── DATA SHOWN ──

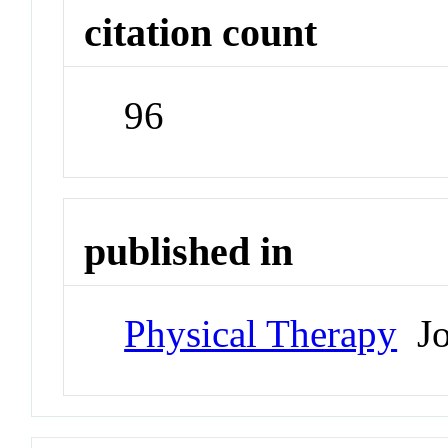
citation count
96
published in
Physical Therapy
Jo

───

ABOUT THIS EXERCISE ->
Output every text line from the data above as a Markdown table with the columns Row and Line, giving each row a number and leaving out blank lines. Exclude the pictures from your answer.

ANSWER TO THE PROBLEM ->
| Row | Line |
|---|---|
| 1 | citation count |
| 2 | 96 |
| 3 | published in |
| 4 | Physical Therapy |
| 5 | Jo |